Sollte eine Mehrheit zu dem Schluss kommen, dass die Regierung tatsächlich das Parlament missachtet hat, kann es den Generalstaatsanwalt suspendieren. Die Statuten sehen außerdem vor, dass die Abgeordneten ihn für eine Nacht in einem Turmzimmer des Westminster-Palastes einsperren können. Von dieser Disziplinarmaßnahme wurde allerdings seit Juni 1880 nicht mehr Gebrauch gemacht.
Der Ausgang des Votums über das Brexit-Abkommen in der kommenden Woche gilt als offen. Wegen parteiübergreifender Vorbehalte war zunächst keine Mehrheit für Mays Vorlage in Sicht.

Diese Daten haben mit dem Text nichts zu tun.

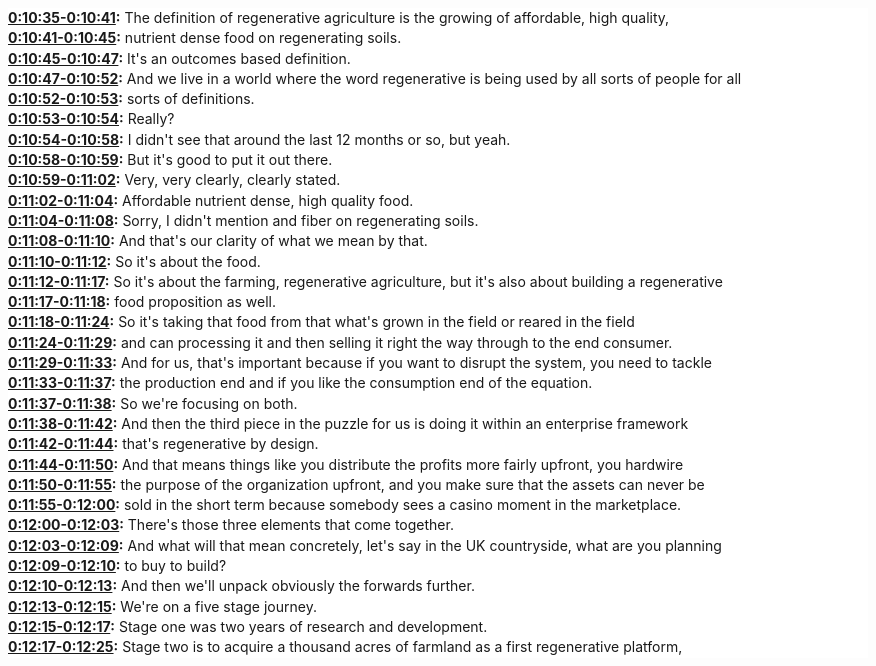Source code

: **[0:10:35-0:10:41](https://investinginregenerativeagriculture.com/mark-drewell#t=0:10:35):**  The definition of regenerative agriculture is the growing of affordable, high quality,  
**[0:10:41-0:10:45](https://investinginregenerativeagriculture.com/mark-drewell#t=0:10:41):**  nutrient dense food on regenerating soils.  
**[0:10:45-0:10:47](https://investinginregenerativeagriculture.com/mark-drewell#t=0:10:45):**  It's an outcomes based definition.  
**[0:10:47-0:10:52](https://investinginregenerativeagriculture.com/mark-drewell#t=0:10:47):**  And we live in a world where the word regenerative is being used by all sorts of people for all  
**[0:10:52-0:10:53](https://investinginregenerativeagriculture.com/mark-drewell#t=0:10:52):**  sorts of definitions.  
**[0:10:53-0:10:54](https://investinginregenerativeagriculture.com/mark-drewell#t=0:10:53):**  Really?  
**[0:10:54-0:10:58](https://investinginregenerativeagriculture.com/mark-drewell#t=0:10:54):**  I didn't see that around the last 12 months or so, but yeah.  
**[0:10:58-0:10:59](https://investinginregenerativeagriculture.com/mark-drewell#t=0:10:58):**  But it's good to put it out there.  
**[0:10:59-0:11:02](https://investinginregenerativeagriculture.com/mark-drewell#t=0:10:59):**  Very, very clearly, clearly stated.  
**[0:11:02-0:11:04](https://investinginregenerativeagriculture.com/mark-drewell#t=0:11:02):**  Affordable nutrient dense, high quality food.  
**[0:11:04-0:11:08](https://investinginregenerativeagriculture.com/mark-drewell#t=0:11:04):**  Sorry, I didn't mention and fiber on regenerating soils.  
**[0:11:08-0:11:10](https://investinginregenerativeagriculture.com/mark-drewell#t=0:11:08):**  And that's our clarity of what we mean by that.  
**[0:11:10-0:11:12](https://investinginregenerativeagriculture.com/mark-drewell#t=0:11:10):**  So it's about the food.  
**[0:11:12-0:11:17](https://investinginregenerativeagriculture.com/mark-drewell#t=0:11:12):**  So it's about the farming, regenerative agriculture, but it's also about building a regenerative  
**[0:11:17-0:11:18](https://investinginregenerativeagriculture.com/mark-drewell#t=0:11:17):**  food proposition as well.  
**[0:11:18-0:11:24](https://investinginregenerativeagriculture.com/mark-drewell#t=0:11:18):**  So it's taking that food from that what's grown in the field or reared in the field  
**[0:11:24-0:11:29](https://investinginregenerativeagriculture.com/mark-drewell#t=0:11:24):**  and can processing it and then selling it right the way through to the end consumer.  
**[0:11:29-0:11:33](https://investinginregenerativeagriculture.com/mark-drewell#t=0:11:29):**  And for us, that's important because if you want to disrupt the system, you need to tackle  
**[0:11:33-0:11:37](https://investinginregenerativeagriculture.com/mark-drewell#t=0:11:33):**  the production end and if you like the consumption end of the equation.  
**[0:11:37-0:11:38](https://investinginregenerativeagriculture.com/mark-drewell#t=0:11:37):**  So we're focusing on both.  
**[0:11:38-0:11:42](https://investinginregenerativeagriculture.com/mark-drewell#t=0:11:38):**  And then the third piece in the puzzle for us is doing it within an enterprise framework  
**[0:11:42-0:11:44](https://investinginregenerativeagriculture.com/mark-drewell#t=0:11:42):**  that's regenerative by design.  
**[0:11:44-0:11:50](https://investinginregenerativeagriculture.com/mark-drewell#t=0:11:44):**  And that means things like you distribute the profits more fairly upfront, you hardwire  
**[0:11:50-0:11:55](https://investinginregenerativeagriculture.com/mark-drewell#t=0:11:50):**  the purpose of the organization upfront, and you make sure that the assets can never be  
**[0:11:55-0:12:00](https://investinginregenerativeagriculture.com/mark-drewell#t=0:11:55):**  sold in the short term because somebody sees a casino moment in the marketplace.  
**[0:12:00-0:12:03](https://investinginregenerativeagriculture.com/mark-drewell#t=0:12:00):**  There's those three elements that come together.  
**[0:12:03-0:12:09](https://investinginregenerativeagriculture.com/mark-drewell#t=0:12:03):**  And what will that mean concretely, let's say in the UK countryside, what are you planning  
**[0:12:09-0:12:10](https://investinginregenerativeagriculture.com/mark-drewell#t=0:12:09):**  to buy to build?  
**[0:12:10-0:12:13](https://investinginregenerativeagriculture.com/mark-drewell#t=0:12:10):**  And then we'll unpack obviously the forwards further.  
**[0:12:13-0:12:15](https://investinginregenerativeagriculture.com/mark-drewell#t=0:12:13):**  We're on a five stage journey.  
**[0:12:15-0:12:17](https://investinginregenerativeagriculture.com/mark-drewell#t=0:12:15):**  Stage one was two years of research and development.  
**[0:12:17-0:12:25](https://investinginregenerativeagriculture.com/mark-drewell#t=0:12:17):**  Stage two is to acquire a thousand acres of farmland as a first regenerative platform,  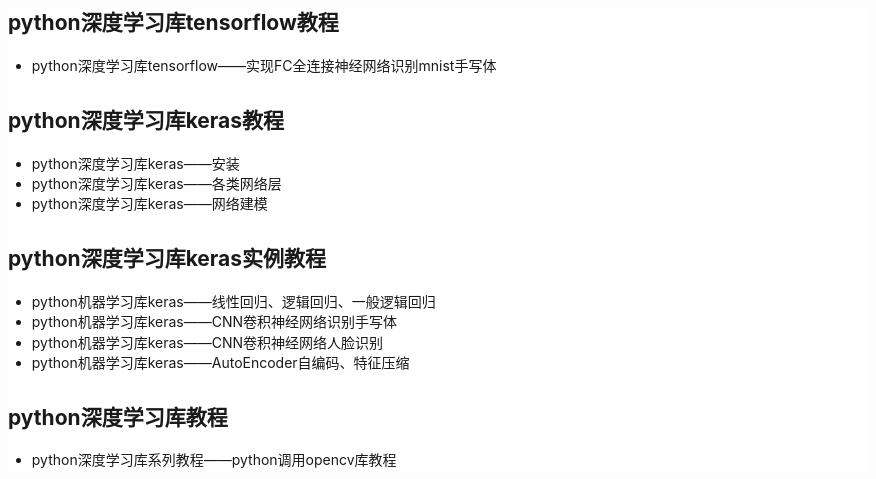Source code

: 





## python深度学习库tensorflow教程

- python深度学习库tensorflow——实现FC全连接神经网络识别mnist手写体







## python深度学习库keras教程

- python深度学习库keras——安装
- python深度学习库keras——各类网络层
- python深度学习库keras——网络建模







## python深度学习库keras实例教程

- python机器学习库keras——线性回归、逻辑回归、一般逻辑回归
- python机器学习库keras——CNN卷积神经网络识别手写体
- python机器学习库keras——CNN卷积神经网络人脸识别
- python机器学习库keras——AutoEncoder自编码、特征压缩







## python深度学习库教程

- python深度学习库系列教程——python调用opencv库教程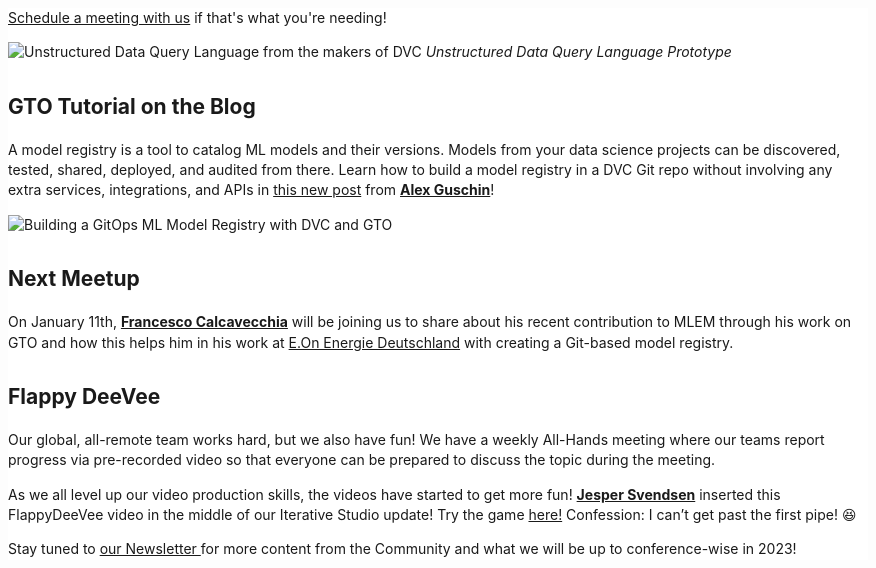 [Schedule a meeting with us](https://calendly.com/gtm-2/iterative-datamgmt-overview)
if that's what you're needing!

![Unstructured Data Query Language from the makers of DVC](../uploads/images/2022-12-16/dvc-cloud.png '=800')
_Unstructured Data Query Language Prototype_

## GTO Tutorial on the Blog

A model registry is a tool to catalog ML models and their versions. Models from
your data science projects can be discovered, tested, shared, deployed, and
audited from there. Learn how to build a model registry in a DVC Git repo
without involving any extra services, integrations, and APIs in
[this new post](https://iterative.ai/blog/gto-model-registry) from
[**Alex Guschin**](https://www.linkedin.com/in/1aguschin/)!

![Building a GitOps ML Model Registry with DVC and GTO](../uploads/images/2022-12-16/drawing-owl-step-by-step.jpg)

## Next Meetup

On January 11th,
[**Francesco Calcavecchia**](https://www.linkedin.com/in/francescocalcavecchia/)
will be joining us to share about his recent contribution to MLEM through his
work on GTO and how this helps him in his work at
[E.On Energie Deutschland](https://www.eon.de/de/pk.html) with creating a
Git-based model registry.

<external-link
href="https://www.meetup.com/machine-learning-engineer-community-virtual-meetups/events/289772002/"
title="Francesco Calcavecchia on Designing a model Registry with Legacy Systems
using DVC and GTO" description="Join us on January 11th. Designing a Model
Registry with Legacy Systems using GTO!" link="https://meetup.com"
image="../uploads/images/2022-12-16/meetup.png"/>

## Flappy DeeVee

Our global, all-remote team works hard, but we also have fun! We have a weekly
All-Hands meeting where our teams report progress via pre-recorded video so that
everyone can be prepared to discuss the topic during the meeting.

As we all level up our video production skills, the videos have started to get
more fun!
[**Jesper Svendsen**](https://www.linkedin.com/in/jesper-svendsen-10892b1bb/)
inserted this FlappyDeeVee video in the middle of our Iterative Studio update!
Try the game [here!](https://flappycreator.com/flappy.php?id=638f6f7f1e9c8)
Confession: I can’t get past the first pipe! 😆

<video controlslist="nodownload" preload="metadata" autoplay muted loop
style="width:100%;"><source src="../uploads/images/2022-12-16/FlappyDeeVee.mp4" type="video/mp4"/> Your
browser does not support the video tag. </video>

Stay tuned to
[our Newsletter ](https://iterative.ai/#:~:text=Go%20to%20Twitter-,Subscribe,-for%20updates.%20We)
for more content from the Community and what we will be up to conference-wise in
2023!
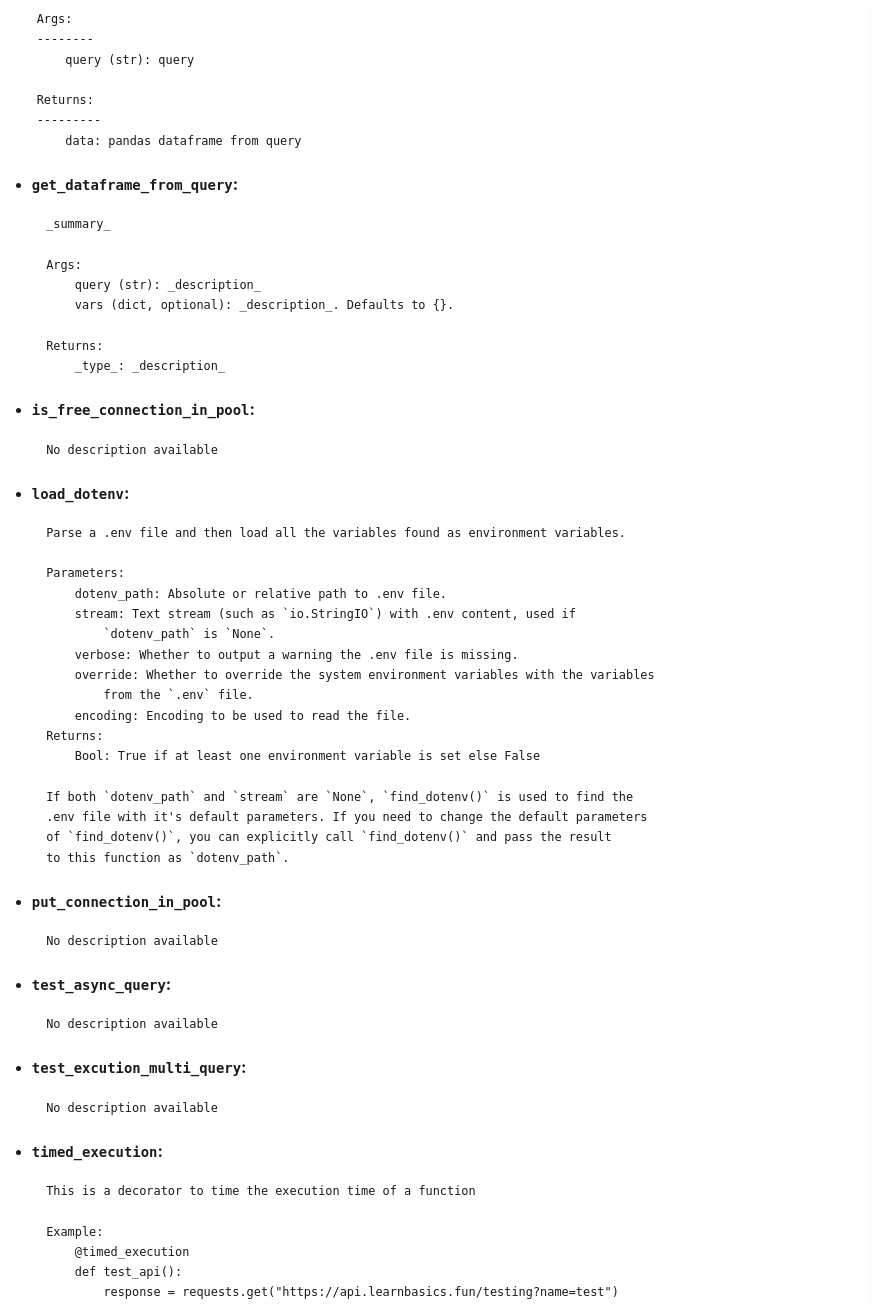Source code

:         Args:
        --------
            query (str): query
        
        Returns:
        ---------
            data: pandas dataframe from query
- ### **`get_dataframe_from_query`**: 

        _summary_
        
        Args:
            query (str): _description_
            vars (dict, optional): _description_. Defaults to {}.
        
        Returns:
            _type_: _description_
- ### **`is_free_connection_in_pool`**: 

        No description available
- ### **`load_dotenv`**: 

        Parse a .env file and then load all the variables found as environment variables.
        
        Parameters:
            dotenv_path: Absolute or relative path to .env file.
            stream: Text stream (such as `io.StringIO`) with .env content, used if
                `dotenv_path` is `None`.
            verbose: Whether to output a warning the .env file is missing.
            override: Whether to override the system environment variables with the variables
                from the `.env` file.
            encoding: Encoding to be used to read the file.
        Returns:
            Bool: True if at least one environment variable is set else False
        
        If both `dotenv_path` and `stream` are `None`, `find_dotenv()` is used to find the
        .env file with it's default parameters. If you need to change the default parameters
        of `find_dotenv()`, you can explicitly call `find_dotenv()` and pass the result
        to this function as `dotenv_path`.
- ### **`put_connection_in_pool`**: 

        No description available
- ### **`test_async_query`**: 

        No description available
- ### **`test_excution_multi_query`**: 

        No description available
- ### **`timed_execution`**: 

        This is a decorator to time the execution time of a function
        
        Example:
            @timed_execution
            def test_api():
                response = requests.get("https://api.learnbasics.fun/testing?name=test")
        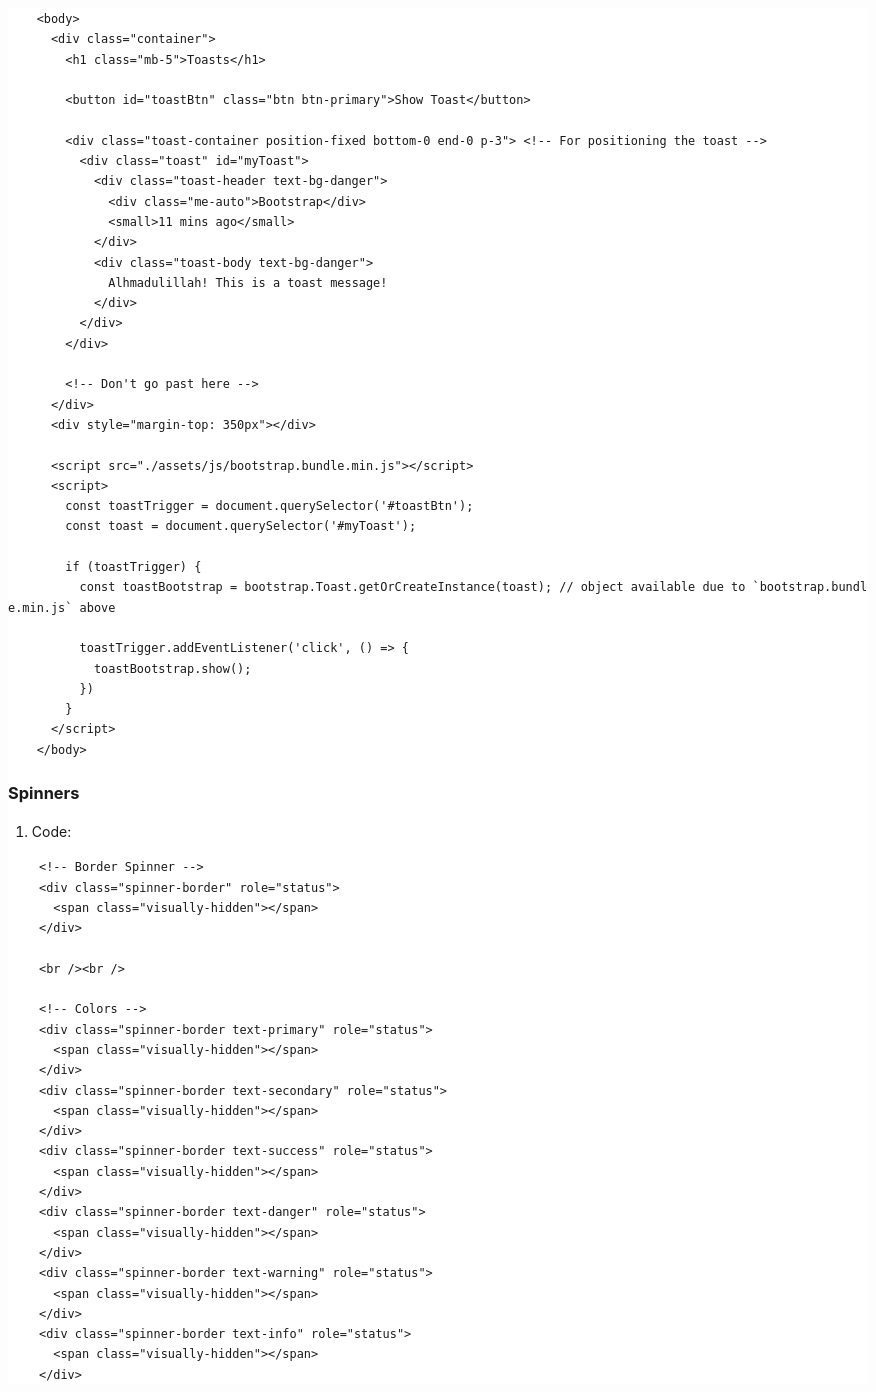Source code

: 		<body>
		  <div class="container">
		    <h1 class="mb-5">Toasts</h1>
		
		    <button id="toastBtn" class="btn btn-primary">Show Toast</button>
		
		    <div class="toast-container position-fixed bottom-0 end-0 p-3"> <!-- For positioning the toast -->
		      <div class="toast" id="myToast">
		        <div class="toast-header text-bg-danger">
		          <div class="me-auto">Bootstrap</div>
		          <small>11 mins ago</small>
		        </div>
		        <div class="toast-body text-bg-danger">
		          Alhmadulillah! This is a toast message!
		        </div>
		      </div>
		    </div>
		
		    <!-- Don't go past here -->
		  </div>
		  <div style="margin-top: 350px"></div>
		
		  <script src="./assets/js/bootstrap.bundle.min.js"></script>
		  <script>
		    const toastTrigger = document.querySelector('#toastBtn');
		    const toast = document.querySelector('#myToast');
		
		    if (toastTrigger) {
		      const toastBootstrap = bootstrap.Toast.getOrCreateInstance(toast); // object available due to `bootstrap.bundle.min.js` above
		
		      toastTrigger.addEventListener('click', () => {
		        toastBootstrap.show();
		      })
		    }
		  </script>
		</body>

### Spinners ###
1. Code:

		<!-- Border Spinner -->
		<div class="spinner-border" role="status">
		  <span class="visually-hidden"></span>
		</div>
		
		<br /><br />
		
		<!-- Colors -->
		<div class="spinner-border text-primary" role="status">
		  <span class="visually-hidden"></span>
		</div>
		<div class="spinner-border text-secondary" role="status">
		  <span class="visually-hidden"></span>
		</div>
		<div class="spinner-border text-success" role="status">
		  <span class="visually-hidden"></span>
		</div>
		<div class="spinner-border text-danger" role="status">
		  <span class="visually-hidden"></span>
		</div>
		<div class="spinner-border text-warning" role="status">
		  <span class="visually-hidden"></span>
		</div>
		<div class="spinner-border text-info" role="status">
		  <span class="visually-hidden"></span>
		</div>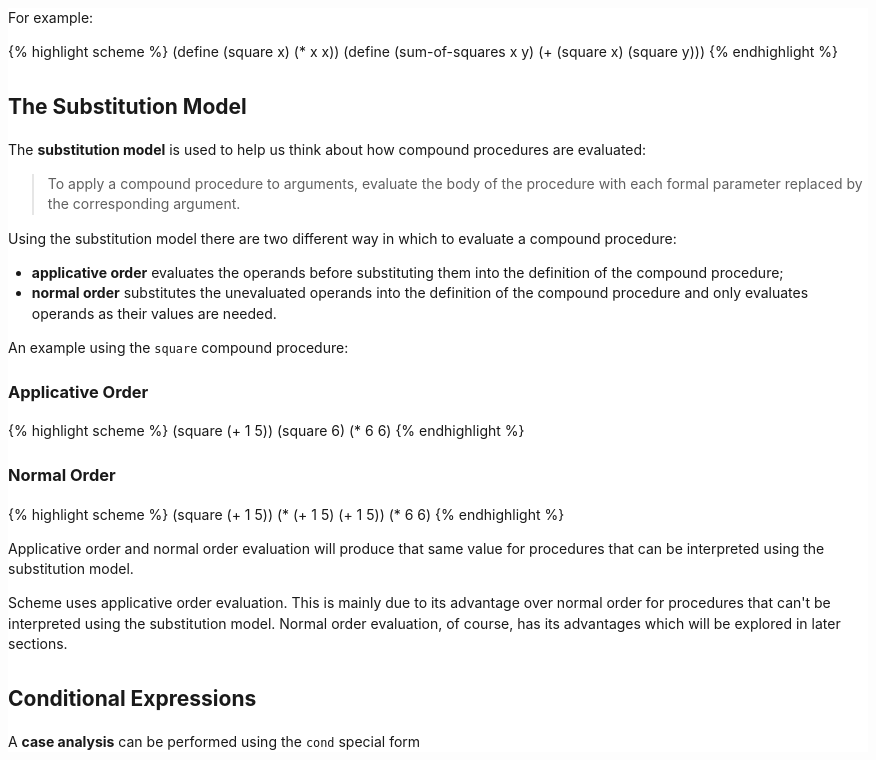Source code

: For example:

{% highlight scheme %}
(define (square x) (* x x))
(define (sum-of-squares x y) (+ (square x) (square y)))
{% endhighlight %}

## The Substitution Model

The __substitution model__ is used to help us think about how compound
procedures are evaluated:
> To apply a compound procedure to arguments, evaluate the body of the
> procedure with each formal parameter replaced by the corresponding
> argument.

Using the substitution model there are two different way in which to
evaluate a compound procedure: 

- __applicative order__ evaluates the operands before substituting
  them into the definition of the compound procedure;
- __normal order__ substitutes the unevaluated operands into the
  definition of the compound procedure and only evaluates operands as
  their values are needed.

An example using the `square` compound procedure:

### Applicative Order

{% highlight scheme %}
(square (+ 1 5))
(square 6)
(* 6 6)
{% endhighlight %}

### Normal Order

{% highlight scheme %}
(square (+ 1 5))
(* (+ 1 5) (+ 1 5))
(* 6 6)
{% endhighlight %}

Applicative order and normal order evaluation will produce that same
value for procedures that can be interpreted using the substitution
model.

Scheme uses applicative order evaluation. This is mainly due to its
advantage over normal order for procedures that can't be interpreted
using the substitution model. Normal order evaluation, of course, has
its advantages which will be explored in later sections.

## Conditional Expressions

A __case analysis__ can be performed using the `cond` special form
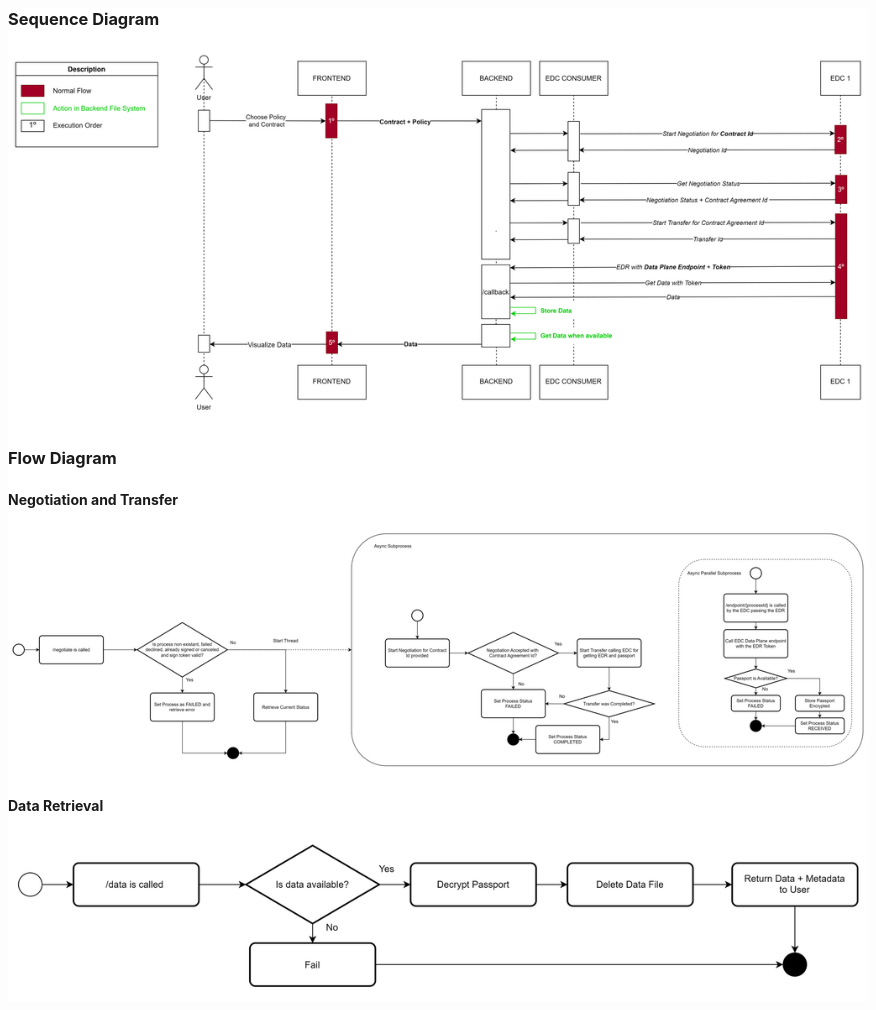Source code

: 
### Sequence Diagram
![Data Retrieval](./media/dataRetrievalSequence.drawio.svg)

### Flow Diagram

#### Negotiation and Transfer
![Data Retrieval Flow 1](./media/dataRetrievalFlow1.drawio.svg)

#### Data Retrieval

![Data Retrieval Flow 1](./media/dataRetrievalFlow2.drawio.svg)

Auftrieb erhofften sich die Brexit-Gegner von einem Verfahren vor dem Europäischen Gerichtshof (EuGH) in Luxemburg. Der dortige Generalanwalt vertrat am Dienstag die Auffassung, dass Großbritannien den in Brüssel eingereichten Antrag auf Austritt aus der EU einseitig wieder zurückziehen könne. Die Möglichkeit einer Rücknahme der Brexit-Erklärung besteht nach Ansicht von Generalanwalt Manuel Campos Sánchez-Bordona bis zum Zeitpunkt des Abschlusses des Austrittsabkommens.
Wann und ob eine Entscheidung in dem EuGH-Verfahren fällt, blieb zunächst unklar. Es war von Brexit-Gegnern aus verschiedenen britischen Parteien angestrengt worden.
Die politische Bedeutung dieser Rechtsfrage ist momentan eher theoretisch: Keine nennenswerte politische Kraft in Großbritannien plädiert dafür, den Brexit kurzerhand durch eine Rücknahme der Austrittserklärung abzuwenden. Die Debatte dreht sich vielmehr um die Frage, ob vor dem Vollzug des Austritts noch ein Referendum abgehalten werden soll.
Brexit-Gegner in Großbritannien begrüßten das Urteil dennoch: Es weise "einen Weg aus den Brexit-Wirren", sagte der schottische Abgeordnete Alyn Smith, der zu den Klägern zählte.